• Exercise tasks:
a – In the nuclear power text, what hourly rate does NuScale pay Nuclear Regulatory Commission officials to review its document?
b – Reproduce the stretch of the nuclear power text from "Cost isn’t the" through "budgets of projects.".

• Selection:
:::

NuScale wants to build the first U.S. small modular reactor in Utah, but producing the 12,000-page document will cost the company tens of millions of dollars, including paying Nuclear Regulatory (NRC) commission officials $258 per hour to review it.

It doesn’t end there. The full review process for the reactor will likely take an additional three years and cost NuScale $45 million.

“Most of the people in the industry didn’t believe we’d get it done,” Mike McGough, NuScale’s chief commercial officer, told the Post Register Monday. “Sometimes we weren’t sure we would either.”

Advanced modular nuclear reactors could restart the atomic age by providing cheap, meltdown-proof and waste-free nuclear power. These reactors were originally developed at the Department of Energy’s Oak Ridge National Laboratory, but were abandoned because they couldn’t be used by the military.

Small modular reactors could be a game changer for nuclear power. They have the potential to be much cheaper than conventional reactors, since they can be manufactured completely in a factory. These reactors would also require far less up-front investment, making them cost competitive with natural gas and more capable of powering remote areas.

Heavy government regulations combined with polices intended to support wind and solar power make it incredibly difficult to profitably operate a nuclear power plant, according to a study published in October by the free-market R Street Institute.

Conventional U.S. nuclear plants spend an estimated $4.2 million each every year to meet government paperwork requirements and another $4.4 million to pay government-mandated security staff, according to an American Action Forum report. In addition to paperwork requirement costs, the average plant spends approximately $14 million on various government fees.

Cost isn’t the only factor identified complicating nuclear power expansion. Getting regulatory approval from the NRC to build a new conventional reactor can take up to 25 years, while building a new plant by itself only takes about 10 of those years. The NRC requires so much paperwork from the nuclear power providers that the average plant requires 86 full-time employees just to go through it all.

It took an incredible 43 years to get approval to build America’s newest nuclear reactor at Watt Barr in Tennessee due to a combination of scandals, red tape and environmental concerns. Things at the NRC still move so slowly that it took nuclear regulators six months and three different attempts to give congressional overseers information they requested on the research budgets of projects.

:::

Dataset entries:
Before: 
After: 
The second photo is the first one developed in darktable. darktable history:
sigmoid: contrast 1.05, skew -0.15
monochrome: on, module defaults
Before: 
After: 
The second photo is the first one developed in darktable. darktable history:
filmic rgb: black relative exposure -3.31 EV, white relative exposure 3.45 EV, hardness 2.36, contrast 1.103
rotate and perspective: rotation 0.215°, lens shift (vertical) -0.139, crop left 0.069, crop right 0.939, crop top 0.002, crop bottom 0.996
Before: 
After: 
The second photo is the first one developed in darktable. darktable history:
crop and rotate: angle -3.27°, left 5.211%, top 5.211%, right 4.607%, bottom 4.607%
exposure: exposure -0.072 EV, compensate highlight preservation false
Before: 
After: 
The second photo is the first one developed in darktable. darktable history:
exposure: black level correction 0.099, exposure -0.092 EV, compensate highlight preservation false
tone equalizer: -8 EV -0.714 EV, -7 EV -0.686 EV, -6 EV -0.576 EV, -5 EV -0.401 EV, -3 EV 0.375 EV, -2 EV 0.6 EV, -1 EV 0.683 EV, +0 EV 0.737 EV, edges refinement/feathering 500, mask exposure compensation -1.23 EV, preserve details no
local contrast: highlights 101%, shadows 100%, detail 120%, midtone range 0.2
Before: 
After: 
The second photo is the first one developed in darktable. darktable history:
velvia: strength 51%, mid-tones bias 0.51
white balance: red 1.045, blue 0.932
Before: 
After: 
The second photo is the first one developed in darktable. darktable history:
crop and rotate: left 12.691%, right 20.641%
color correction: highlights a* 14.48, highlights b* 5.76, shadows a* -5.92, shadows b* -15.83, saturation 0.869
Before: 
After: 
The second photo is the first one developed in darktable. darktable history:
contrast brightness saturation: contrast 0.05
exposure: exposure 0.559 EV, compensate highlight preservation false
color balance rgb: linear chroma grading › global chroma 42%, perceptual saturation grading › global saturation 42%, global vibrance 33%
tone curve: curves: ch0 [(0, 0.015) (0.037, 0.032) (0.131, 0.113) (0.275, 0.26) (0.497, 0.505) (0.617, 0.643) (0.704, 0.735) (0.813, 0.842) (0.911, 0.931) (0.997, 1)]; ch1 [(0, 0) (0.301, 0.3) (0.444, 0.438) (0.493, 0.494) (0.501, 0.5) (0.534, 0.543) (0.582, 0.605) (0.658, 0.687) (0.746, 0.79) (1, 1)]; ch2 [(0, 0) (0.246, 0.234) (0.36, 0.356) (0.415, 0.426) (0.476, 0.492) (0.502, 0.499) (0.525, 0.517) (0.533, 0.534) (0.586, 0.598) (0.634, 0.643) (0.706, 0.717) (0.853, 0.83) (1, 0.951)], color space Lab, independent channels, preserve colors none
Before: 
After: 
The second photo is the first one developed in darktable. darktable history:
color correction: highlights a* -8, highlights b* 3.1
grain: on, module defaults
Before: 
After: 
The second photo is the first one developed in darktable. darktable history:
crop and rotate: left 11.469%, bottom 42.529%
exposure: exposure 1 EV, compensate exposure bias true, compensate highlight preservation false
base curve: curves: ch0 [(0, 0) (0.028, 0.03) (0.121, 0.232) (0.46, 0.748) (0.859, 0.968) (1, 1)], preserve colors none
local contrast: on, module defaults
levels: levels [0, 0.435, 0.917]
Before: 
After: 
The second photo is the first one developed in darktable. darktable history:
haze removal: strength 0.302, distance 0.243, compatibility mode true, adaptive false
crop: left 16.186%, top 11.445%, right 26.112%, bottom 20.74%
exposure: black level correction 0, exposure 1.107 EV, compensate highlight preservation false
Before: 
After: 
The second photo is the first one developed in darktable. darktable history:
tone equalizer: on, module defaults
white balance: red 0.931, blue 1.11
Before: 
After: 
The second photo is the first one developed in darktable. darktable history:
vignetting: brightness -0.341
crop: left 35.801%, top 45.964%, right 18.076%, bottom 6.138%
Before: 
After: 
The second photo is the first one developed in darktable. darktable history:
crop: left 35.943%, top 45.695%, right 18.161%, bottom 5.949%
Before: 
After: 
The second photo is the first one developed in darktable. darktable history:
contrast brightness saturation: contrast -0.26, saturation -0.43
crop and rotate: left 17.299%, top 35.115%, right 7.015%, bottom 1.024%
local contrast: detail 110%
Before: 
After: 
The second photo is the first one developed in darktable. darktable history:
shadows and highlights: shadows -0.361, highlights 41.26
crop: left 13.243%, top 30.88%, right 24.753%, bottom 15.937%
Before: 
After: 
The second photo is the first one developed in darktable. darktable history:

:::

• Responses in order:
a – $258 per hour.

b –
Cost isn’t the only factor identified complicating nuclear power expansion. Getting regulatory approval from the NRC to build a new conventional reactor can take up to 25 years, while building a new plant by itself only takes about 10 of those years. The NRC requires so much paperwork from the nuclear power providers that the average plant requires 86 full-time employees just to go through it all.

It took an incredible 43 years to get approval to build America’s newest nuclear reactor at Watt Barr in Tennessee due to a combination of scandals, red tape and environmental concerns. Things at the NRC still move so slowly that it took nuclear regulators six months and three different attempts to give congressional overseers information they requested on the research budgets of projects.